| WHAT TO DO |
Count the lines below that contain the word "right", and reply with that number alone. The count is case-sensitive.

| TASK DATA |
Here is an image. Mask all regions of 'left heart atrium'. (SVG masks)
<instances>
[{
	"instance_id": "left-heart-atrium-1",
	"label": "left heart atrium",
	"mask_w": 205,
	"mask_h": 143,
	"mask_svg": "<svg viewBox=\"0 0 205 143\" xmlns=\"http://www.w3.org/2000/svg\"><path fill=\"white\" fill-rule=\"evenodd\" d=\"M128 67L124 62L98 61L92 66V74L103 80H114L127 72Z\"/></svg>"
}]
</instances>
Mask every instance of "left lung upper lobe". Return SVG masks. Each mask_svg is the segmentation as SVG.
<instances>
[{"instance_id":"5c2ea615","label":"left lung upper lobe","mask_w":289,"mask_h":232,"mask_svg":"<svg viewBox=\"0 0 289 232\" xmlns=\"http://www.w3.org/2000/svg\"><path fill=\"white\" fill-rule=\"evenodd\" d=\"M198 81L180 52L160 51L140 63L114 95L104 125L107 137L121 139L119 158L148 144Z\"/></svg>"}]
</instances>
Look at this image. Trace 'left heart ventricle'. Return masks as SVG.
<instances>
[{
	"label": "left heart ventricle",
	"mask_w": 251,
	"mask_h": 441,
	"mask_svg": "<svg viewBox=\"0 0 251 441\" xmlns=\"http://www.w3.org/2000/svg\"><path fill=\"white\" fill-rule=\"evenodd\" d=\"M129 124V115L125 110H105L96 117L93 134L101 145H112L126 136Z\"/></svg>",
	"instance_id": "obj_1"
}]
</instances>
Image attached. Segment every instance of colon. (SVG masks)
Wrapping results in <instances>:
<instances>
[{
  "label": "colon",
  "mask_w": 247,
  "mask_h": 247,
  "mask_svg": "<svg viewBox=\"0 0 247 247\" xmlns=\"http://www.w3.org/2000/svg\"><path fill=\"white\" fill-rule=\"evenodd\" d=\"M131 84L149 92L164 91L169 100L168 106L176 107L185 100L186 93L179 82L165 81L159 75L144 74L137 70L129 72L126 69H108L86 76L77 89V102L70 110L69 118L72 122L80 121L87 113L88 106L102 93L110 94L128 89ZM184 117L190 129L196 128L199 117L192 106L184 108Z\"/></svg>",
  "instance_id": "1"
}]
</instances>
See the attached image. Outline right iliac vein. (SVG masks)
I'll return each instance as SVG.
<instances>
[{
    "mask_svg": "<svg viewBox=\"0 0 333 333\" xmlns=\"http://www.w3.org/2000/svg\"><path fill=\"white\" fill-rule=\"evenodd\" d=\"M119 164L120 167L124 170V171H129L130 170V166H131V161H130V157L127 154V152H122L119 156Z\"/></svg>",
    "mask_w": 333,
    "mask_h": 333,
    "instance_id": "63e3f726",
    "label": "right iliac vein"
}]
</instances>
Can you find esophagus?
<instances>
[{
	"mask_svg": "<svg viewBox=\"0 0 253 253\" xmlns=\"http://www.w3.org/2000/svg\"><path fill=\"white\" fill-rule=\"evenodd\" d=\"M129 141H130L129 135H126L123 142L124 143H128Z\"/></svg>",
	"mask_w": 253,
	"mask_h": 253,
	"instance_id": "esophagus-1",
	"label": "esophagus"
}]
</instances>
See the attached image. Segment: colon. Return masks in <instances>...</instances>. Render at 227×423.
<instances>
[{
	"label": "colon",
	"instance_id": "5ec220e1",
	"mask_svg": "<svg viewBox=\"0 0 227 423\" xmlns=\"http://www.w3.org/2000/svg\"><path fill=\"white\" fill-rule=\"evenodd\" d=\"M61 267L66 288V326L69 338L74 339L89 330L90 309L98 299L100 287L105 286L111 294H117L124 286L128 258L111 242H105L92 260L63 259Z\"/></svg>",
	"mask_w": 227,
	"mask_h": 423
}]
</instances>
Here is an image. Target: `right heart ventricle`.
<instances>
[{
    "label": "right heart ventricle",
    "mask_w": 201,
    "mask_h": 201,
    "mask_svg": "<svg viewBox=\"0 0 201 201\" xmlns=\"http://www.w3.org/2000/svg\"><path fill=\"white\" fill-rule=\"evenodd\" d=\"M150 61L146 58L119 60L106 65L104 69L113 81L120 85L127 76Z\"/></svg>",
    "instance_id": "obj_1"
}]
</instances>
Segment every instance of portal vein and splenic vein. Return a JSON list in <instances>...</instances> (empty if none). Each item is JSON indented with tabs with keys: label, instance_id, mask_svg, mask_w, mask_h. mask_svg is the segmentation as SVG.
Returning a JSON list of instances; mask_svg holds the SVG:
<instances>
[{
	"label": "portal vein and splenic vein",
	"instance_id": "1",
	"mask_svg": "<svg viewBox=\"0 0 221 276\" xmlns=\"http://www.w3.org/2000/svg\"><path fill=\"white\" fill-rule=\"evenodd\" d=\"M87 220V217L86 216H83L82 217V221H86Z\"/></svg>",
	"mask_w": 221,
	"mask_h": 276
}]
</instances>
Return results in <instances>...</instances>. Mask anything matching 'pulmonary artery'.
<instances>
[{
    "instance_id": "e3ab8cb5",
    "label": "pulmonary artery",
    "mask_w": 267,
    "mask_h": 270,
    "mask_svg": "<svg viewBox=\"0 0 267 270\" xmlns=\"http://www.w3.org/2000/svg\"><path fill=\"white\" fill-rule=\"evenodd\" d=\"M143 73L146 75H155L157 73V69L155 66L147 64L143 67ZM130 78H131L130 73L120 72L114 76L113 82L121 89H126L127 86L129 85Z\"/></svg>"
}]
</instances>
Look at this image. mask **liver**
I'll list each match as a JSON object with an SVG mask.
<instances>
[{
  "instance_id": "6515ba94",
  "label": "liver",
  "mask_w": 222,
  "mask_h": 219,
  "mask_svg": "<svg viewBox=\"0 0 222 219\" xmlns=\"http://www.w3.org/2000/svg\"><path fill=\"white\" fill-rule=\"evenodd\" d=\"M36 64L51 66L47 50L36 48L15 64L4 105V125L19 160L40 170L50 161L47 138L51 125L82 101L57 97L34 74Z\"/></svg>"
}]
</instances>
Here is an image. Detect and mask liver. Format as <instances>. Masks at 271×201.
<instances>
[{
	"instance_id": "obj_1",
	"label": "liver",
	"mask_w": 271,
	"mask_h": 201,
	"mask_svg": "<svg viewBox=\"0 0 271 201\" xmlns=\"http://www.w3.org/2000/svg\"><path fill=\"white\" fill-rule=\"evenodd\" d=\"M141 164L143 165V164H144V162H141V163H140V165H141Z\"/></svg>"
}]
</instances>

| ANSWER BELOW |
4